Set of tasks:
a: Using the article on California's vehicle emission waivers, answer these questions:
(i) Who introduced Joint Resolution 88, and on what date?
(ii) By what percentage and by what year does the Omnibus low-NOx regulation mandate a cut in nitrogen oxide emissions limits?
(iii) What will happen to California's carbon price by 2030?
b: Copy the article on California's vehicle emission waivers word for word, from "In May, both" up to and including "forecasts by 2030.".

In May, both houses of Congress passed a resolution that nullifies the Environmental Protection Agency’s (EPA) approval of the wavers granting California the ability to implement vehicle emission standards for light and heavy-duty vehicles beyond the national standards. Once signed into law, the resolution means that California can no longer enforce its ban on internal combustion engine (ICE) vehicle sales from 2035. The block will not only slow California’s electric vehicle (EV) transition, but the transition of all the other states that have since adopted California’s regulation. The slower rate of emission reductions that will ensue from the ruling will lead to California’s carbon price doubling from initial forecasts by 2030.
On 2 April, House Representative John Joyce (R-PA) introduced Joint Resolution 88 (HJ 88), which aims to invalidate the wavers granted to California by the EPA that allow that state to implement emission requirements beyond the agency’s standards. One of the wavers granted is for California’s Advance Clean Cars II (ACCII) allows the state to implement EV sales requirements from model year 2026 which would lead to a ban on all ICE light duty vehicle sales by 2035. The other waver allows California to enforce its Omnibus low-Nox regulation for heavy-duty vehicles that mandates a 90% reduction in nitrogen oxide emissions limits by 2031 and stricture particulate matter limits for vehicles in the class category. The wavers were granted upon the EPA’s determination that under the Clean Air Act, California has the authority to implement regulations beyond those from the EPA in order to best address its own air quality issues.

Dataset section:
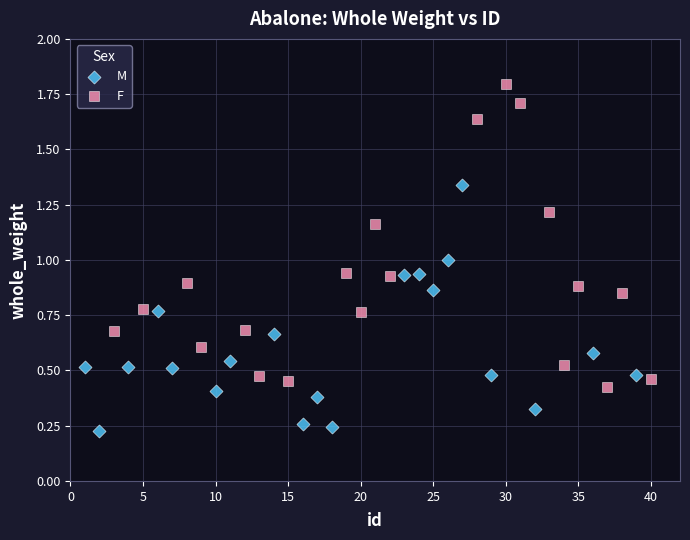

Which series contains the lowest Y value?

M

Answers below:
a:
(i) House Representative John Joyce (R-PA) introduced it on 2 April.
(ii) It mandates a 90% reduction by 2031.
(iii) It will double from initial forecasts.

b:
In May, both houses of Congress passed a resolution that nullifies the Environmental Protection Agency’s (EPA) approval of the wavers granting California the ability to implement vehicle emission standards for light and heavy-duty vehicles beyond the national standards. Once signed into law, the resolution means that California can no longer enforce its ban on internal combustion engine (ICE) vehicle sales from 2035. The block will not only slow California’s electric vehicle (EV) transition, but the transition of all the other states that have since adopted California’s regulation. The slower rate of emission reductions that will ensue from the ruling will lead to California’s carbon price doubling from initial forecasts by 2030.